= EXTRACT TO READ =
-- -- --
Can a language used by millions of people be copyrighted and be the property of an entity or institution? Is its appropriation by third parties legally permissible or ethical?

These questions have recently been circulating online following the announcement that the Royal Spanish Academy, RAE, and Grupo Planeta sent Uruguayan journalist Ricardo Soca to remove content from his website, elcastellano.org, that was considered their exclusive property, such as links to the RAE webpage.  According to excerpts from the RAE document [es] that Soca uploaded to the internet:

queríamos informarle que dicha Institución es el único y legítimo propietario de la marca RAE y de la información contenida en la Web www.rae.es, por lo que queda expresamente restringido el uso de de los mismos.

we wanted to inform you that said Institution is the sole, legitimate proprietor of the RAE brand and of the information contained on the www.rae.es webpage, whose use by others is expressly restricted

The document continues:

Con el propósito de evitar prácticas desleales así como de proteger los legítimos derechos de propiedad industrial e intelectual de la RAE, queda prohibida la introducción de enlaces que faciliten el acceso directo a cualquiera de los contenidos de los sitios web de la RAE, salvo en el caso de que se utilicen los procedimientos que la RAE implemente para ello, bien sea por medio de botones integrables en el navegador o de otro tipo de recursos de software.

La RAE y los derechos de autorFor the purposes of avoiding illegal practices as well as protecting the lawful industrial and intellectual property of the RAE, the introduction of links that facilitate direct access to content on RAE websites remains prohibited, except in the case that the procedures used are those implemented by the RAE, whether through integrated navigator buttons or other types of software resources.

The document is the typical “cease and desist” used by lawyers in defense of property rights. The request can seem reasonable, as it does not refer to the use of language but rather the resources and content owned by the RAE; however, the case has its difficulties. The affected journalist, Ricardo Soca, thought [es] says that an institution like the RAE should not be guided by profit:

Pero la RAE retacea el fruto de su trabajo por razones comerciales: su diccionario no ofrece en la web todos los servicios de su versión comercial en disco, el Nuevo Tesoro Lexicográfico de la Lengua Española no ofrece en la red los mismos servicios que su versión de pago en DVD, y no permite la divulgación de sus trabajos fuera de su página web por razones comerciales.

But the RAE keeps the fruit of its work on a tight string for commercial reasons: its dictionary does not offer all of the same services online as on the commercial CD version, the New Spanish Language Lexicographic Thesaurus does not offer the same services online as they do on the DVD version that users pay for, and it does not permit posting their work outside of their webpage for commercial reasons.

Soca adds:

En efecto, es sorprendente que una compañía poderosa como el Grupo Planeta pueda presentarse en nombre de la Real Academia, presionando para impedir la divulgación en la internet de obras en cuya elaboración han participado las veintidós academias, como es el caso del Diccionario de la lengua española y pretende imponer las leyes del reino a los países hispanohablantes.
-- -- --
= EXTRACTED RECORDS =
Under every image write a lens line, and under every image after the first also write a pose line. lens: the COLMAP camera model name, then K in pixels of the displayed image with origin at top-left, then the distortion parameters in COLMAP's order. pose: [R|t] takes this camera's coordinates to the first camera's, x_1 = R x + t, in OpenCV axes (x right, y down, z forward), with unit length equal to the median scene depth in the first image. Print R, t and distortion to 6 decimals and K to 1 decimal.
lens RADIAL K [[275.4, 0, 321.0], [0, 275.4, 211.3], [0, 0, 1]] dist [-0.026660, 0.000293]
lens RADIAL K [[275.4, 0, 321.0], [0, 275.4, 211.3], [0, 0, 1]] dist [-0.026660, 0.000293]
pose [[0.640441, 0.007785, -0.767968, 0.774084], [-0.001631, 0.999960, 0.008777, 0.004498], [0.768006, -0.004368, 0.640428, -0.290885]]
-- -- --
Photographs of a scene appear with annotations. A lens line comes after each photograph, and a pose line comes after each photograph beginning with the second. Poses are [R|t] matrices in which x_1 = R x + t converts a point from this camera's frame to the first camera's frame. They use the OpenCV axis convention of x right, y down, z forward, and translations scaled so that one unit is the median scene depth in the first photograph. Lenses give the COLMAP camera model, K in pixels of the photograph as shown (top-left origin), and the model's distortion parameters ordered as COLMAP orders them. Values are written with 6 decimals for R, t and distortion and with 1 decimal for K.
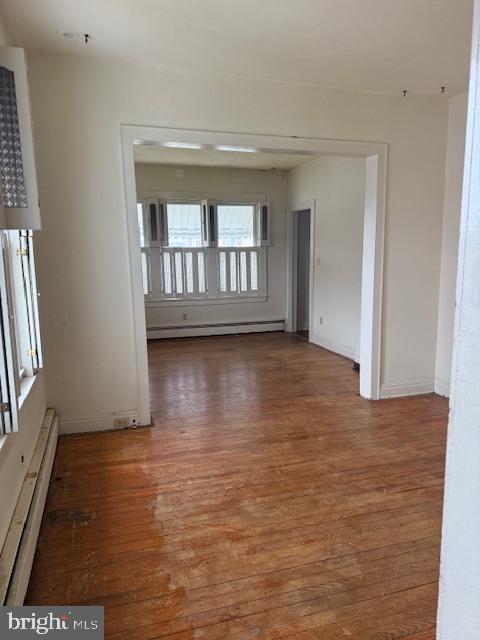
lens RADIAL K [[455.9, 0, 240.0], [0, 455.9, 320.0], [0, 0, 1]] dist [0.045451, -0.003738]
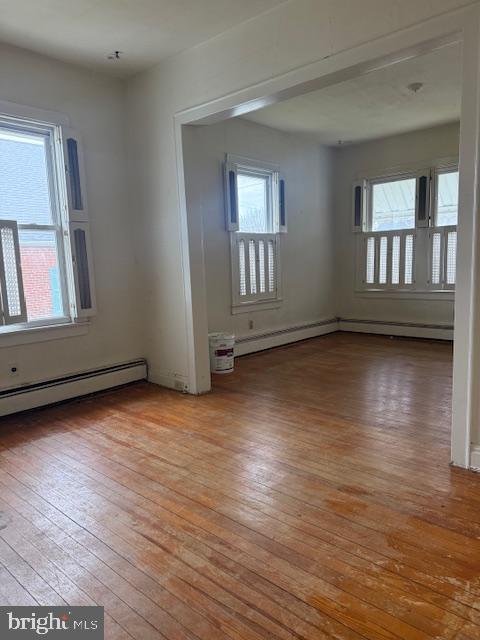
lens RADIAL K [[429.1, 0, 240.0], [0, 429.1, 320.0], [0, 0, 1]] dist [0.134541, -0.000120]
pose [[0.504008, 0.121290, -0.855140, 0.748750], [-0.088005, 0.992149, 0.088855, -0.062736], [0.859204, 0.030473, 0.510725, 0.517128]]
-- -- --
= PROBLEM 1 =
Answer these questions about the text on the RAE dispute:
(a) What is the name of Ricardo Soca's website?
(b) What kind of document does the text call the RAE's letter?
(c) Which version of the New Spanish Language Lexicographic Thesaurus do users pay for?
= PROBLEM 2 =
From the rows, extract the lines starting with the line that contains "Photographs of a" and going on through the line that contains "0.030473, 0.510725, 0.517128]]". Leave the pictures out.
The text about the RAE and the rows are unrelated to each other.

= EXERCISE RESULT 1 =
(a) elcastellano.org
(b) A typical "cease and desist" document
(c) The DVD version

= EXERCISE RESULT 2 =
Photographs of a scene appear with annotations. A lens line comes after each photograph, and a pose line comes after each photograph beginning with the second. Poses are [R|t] matrices in which x_1 = R x + t converts a point from this camera's frame to the first camera's frame. They use the OpenCV axis convention of x right, y down, z forward, and translations scaled so that one unit is the median scene depth in the first photograph. Lenses give the COLMAP camera model, K in pixels of the photograph as shown (top-left origin), and the model's distortion parameters ordered as COLMAP orders them. Values are written with 6 decimals for R, t and distortion and with 1 decimal for K.
lens RADIAL K [[455.9, 0, 240.0], [0, 455.9, 320.0], [0, 0, 1]] dist [0.045451, -0.003738]
lens RADIAL K [[429.1, 0, 240.0], [0, 429.1, 320.0], [0, 0, 1]] dist [0.134541, -0.000120]
pose [[0.504008, 0.121290, -0.855140, 0.748750], [-0.088005, 0.992149, 0.088855, -0.062736], [0.859204, 0.030473, 0.510725, 0.517128]]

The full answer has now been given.